這是心火結晶的一種附加能力,危險感知,或者叫靈性直覺。
是個值得一戰的敵人。
從記憶裡一本源自紫羅蘭城堡的書籍上記載,據說有的大地精在肉體狂暴化之後能夠達到青銅高階的實力。
但是眼前這個明顯不止如此。
因為以阿雷斯現在的實力,即便是青銅高階甚或是巔峰的實力都應該不足以讓他有這種,生命正處於巨大危機中的感覺。
白銀初階?
不,
也許會更強。 但是阿雷斯不會退縮。
他也無從退縮。
作為現在這處幾乎可以算作是前身的阿雷斯,用生命與靈魂才換來的土地上的最強者,他必須要守護這塊領地。
更何況這塊領地上現在還有不論是之前的小男爵,還是現在被白樺融合了其記憶,冒名的阿雷斯都想要守護的人。
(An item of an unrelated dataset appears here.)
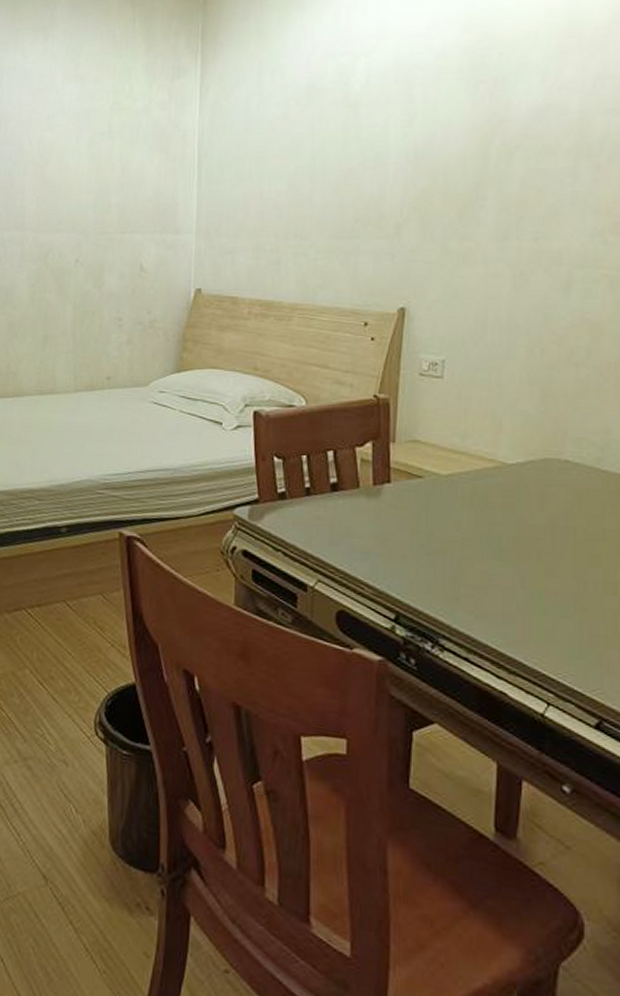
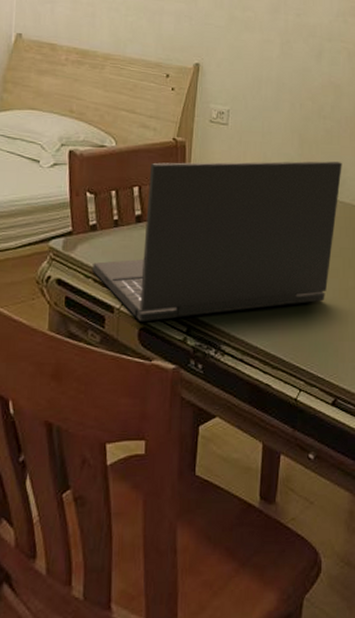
laptop: none [282,419,604,605] -> present [92,161,342,322]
看著這個用雙腳在陡峭斜坡上一步一步走上來的大地精,周圍組成槍陣的領民似乎感覺有猛獸來襲驚懼之下不免產生了騷動。
他們雖然不知道這個怪物有多強,但是從心底產生的那窒息般恐懼感卻是真實不虛的。
但也正在此時老瓦倫吐氣開聲猛然就是一聲呼喝。
稍微緩解下這些領民的情緒後,他就讓這些明顯已經膽寒的人從井沿處後退以便空出場地。免的被等下的戰鬥波及到。
而他則是緩緩向這個大地精的身後移動。
只要一有機會他就會毫不猶豫地暴起突襲斬殺這個大地精。
他雖然固執可是戰鬥的時候卻絕對不會教條。
從十數次生死交鋒的戰鬥中活下來的他深知,戰鬥可沒有卑劣的說法。如果能夠從背後直接一劍結果強敵, 又何必浴血正面拚殺。
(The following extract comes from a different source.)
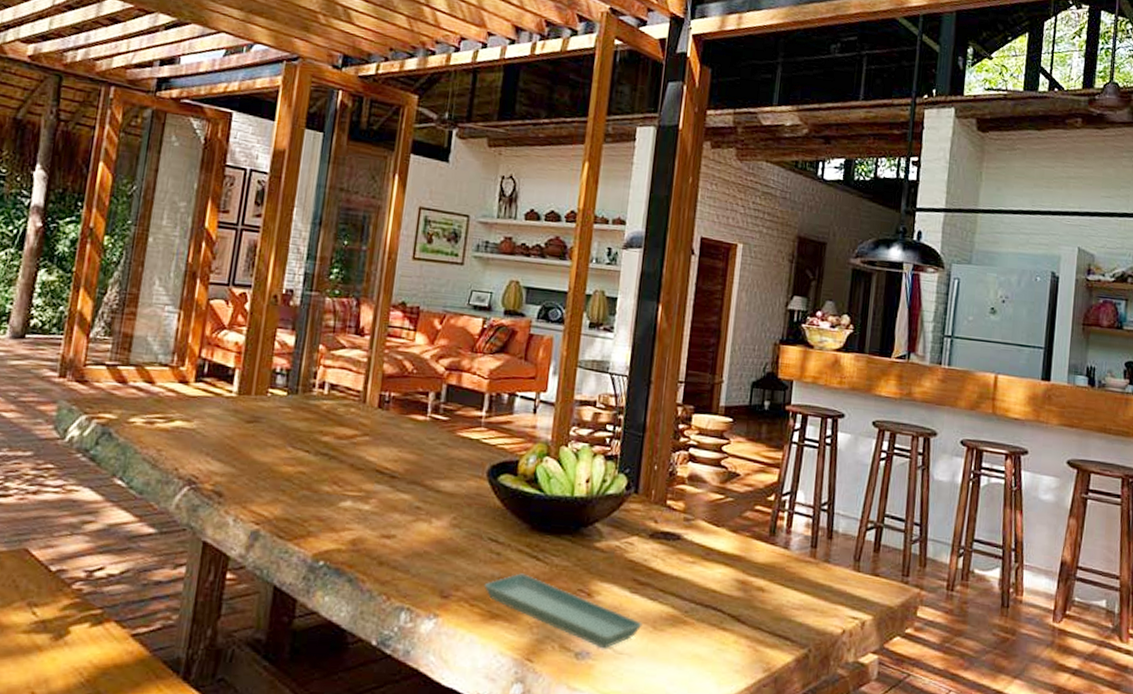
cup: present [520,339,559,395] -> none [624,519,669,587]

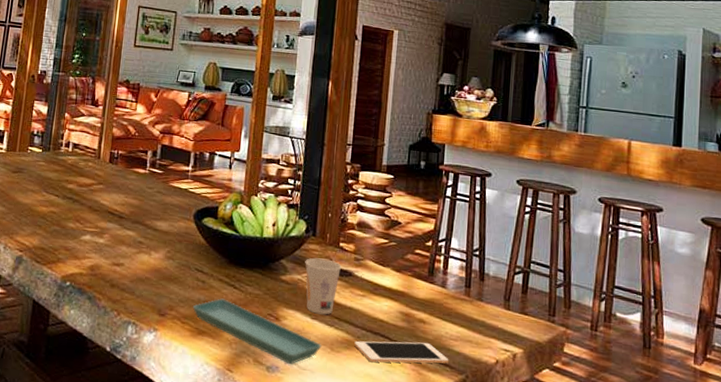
cup: none [624,519,669,587] -> present [305,257,342,315]
cell phone: none [681,613,790,641] -> present [354,341,449,364]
而阿雷斯見此情形則是默契地配合著擺出了架勢,在精鋼小盾中盡量蘊上土屬性的鬥氣,吸引大地精的注意的同時充做正面的防禦。
以二對一,應該能夠獲勝。
但是這在當前情形下最為恰當的應對,卻在他們看到大地精的行動後就直接放棄了。
只見這個血氣俞加的厚重的大地精從腰間抽出握在手中後,就同樣迅速被血色霧氣浸染的一刀一斧兩把武器。
阿雷斯覺得對面的這個大地精是在彰顯什麽叫“凡爾賽”。
這竟然是兩把秘銀武器。
阿雷斯瞬間就不淡定了,這是個什麽樣的世界啊!一個如地鼠般在地下挖洞的地精族群竟然有兩個熊地精就不說什麽了。
畢竟只要種群個體數量夠多就會出現變異這並不稀奇。
而大地精作為族群領袖是一定會從小地精們中成長起來一個的,就如同獸群總會誕生一個王獸一樣屬於世界深層規則運行的結果。
但是你這個規則弄出來一個帶外掛的我就算了,現在似乎看我在這荒野之上活得有點舒服了,給自己又塞過來一個明顯是開外掛又氪了金買了“屠龍”的地下鄰居過來算是怎麽回事。
早知道有這麽個氪金**在下邊自己就直接把井填上就好了,還把對方約出來幹什麽。
但是沒有別的辦法。
自己約的架,哪怕是含著淚也要打完。
嗯!
這是真正的生死鬥。
和順著網絡過來的摳腳大叔沒什麽關系。